Your goal
In the records below, which lines include "image"? Copy them.

++++ Available data

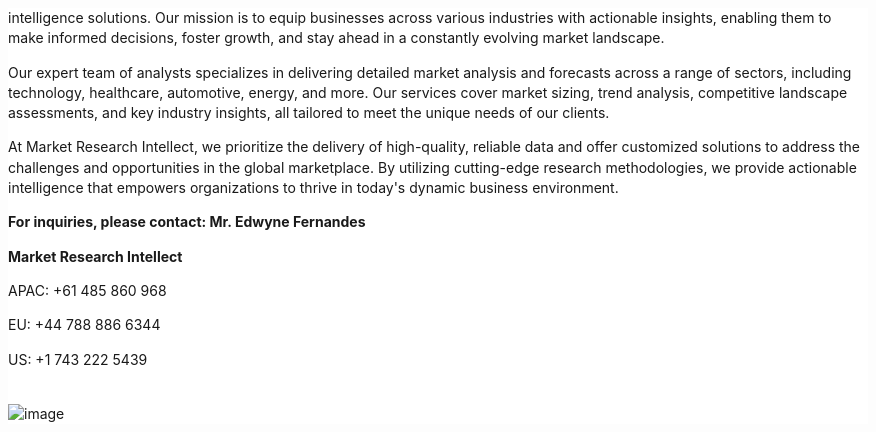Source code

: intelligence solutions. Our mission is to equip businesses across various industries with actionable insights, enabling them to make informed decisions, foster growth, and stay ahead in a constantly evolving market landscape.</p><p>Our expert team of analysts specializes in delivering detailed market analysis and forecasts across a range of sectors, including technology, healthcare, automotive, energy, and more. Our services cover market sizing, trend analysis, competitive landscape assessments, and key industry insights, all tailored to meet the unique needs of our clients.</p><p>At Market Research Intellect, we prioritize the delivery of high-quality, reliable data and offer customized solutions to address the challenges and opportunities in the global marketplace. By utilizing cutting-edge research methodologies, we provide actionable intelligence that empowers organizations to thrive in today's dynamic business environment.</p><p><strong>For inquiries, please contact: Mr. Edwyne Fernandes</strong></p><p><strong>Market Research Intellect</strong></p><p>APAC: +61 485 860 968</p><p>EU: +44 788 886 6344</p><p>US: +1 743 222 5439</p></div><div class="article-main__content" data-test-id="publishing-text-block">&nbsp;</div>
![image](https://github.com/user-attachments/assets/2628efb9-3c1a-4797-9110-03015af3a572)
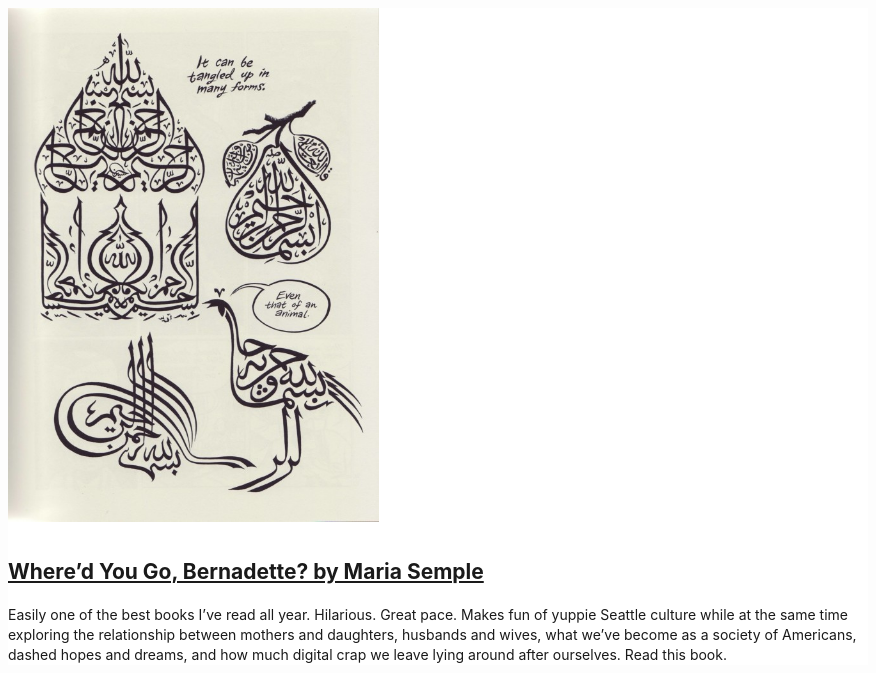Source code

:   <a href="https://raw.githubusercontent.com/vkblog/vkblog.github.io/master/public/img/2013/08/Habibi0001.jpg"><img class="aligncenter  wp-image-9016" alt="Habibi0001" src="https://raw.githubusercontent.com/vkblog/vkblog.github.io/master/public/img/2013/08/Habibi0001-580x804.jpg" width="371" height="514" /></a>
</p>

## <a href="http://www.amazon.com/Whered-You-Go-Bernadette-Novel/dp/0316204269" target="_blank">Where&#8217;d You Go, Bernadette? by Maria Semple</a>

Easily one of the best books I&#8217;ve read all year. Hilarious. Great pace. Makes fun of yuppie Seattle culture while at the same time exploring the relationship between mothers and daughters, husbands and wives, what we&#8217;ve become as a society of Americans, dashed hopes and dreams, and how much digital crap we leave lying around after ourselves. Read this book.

++++++++

Answer to the problem
![image](https://github.com/user-attachments/assets/2628efb9-3c1a-4797-9110-03015af3a572)
:   <a href="https://raw.githubusercontent.com/vkblog/vkblog.github.io/master/public/img/2013/08/Habibi0001.jpg"><img class="aligncenter  wp-image-9016" alt="Habibi0001" src="https://raw.githubusercontent.com/vkblog/vkblog.github.io/master/public/img/2013/08/Habibi0001-580x804.jpg" width="371" height="514" /></a>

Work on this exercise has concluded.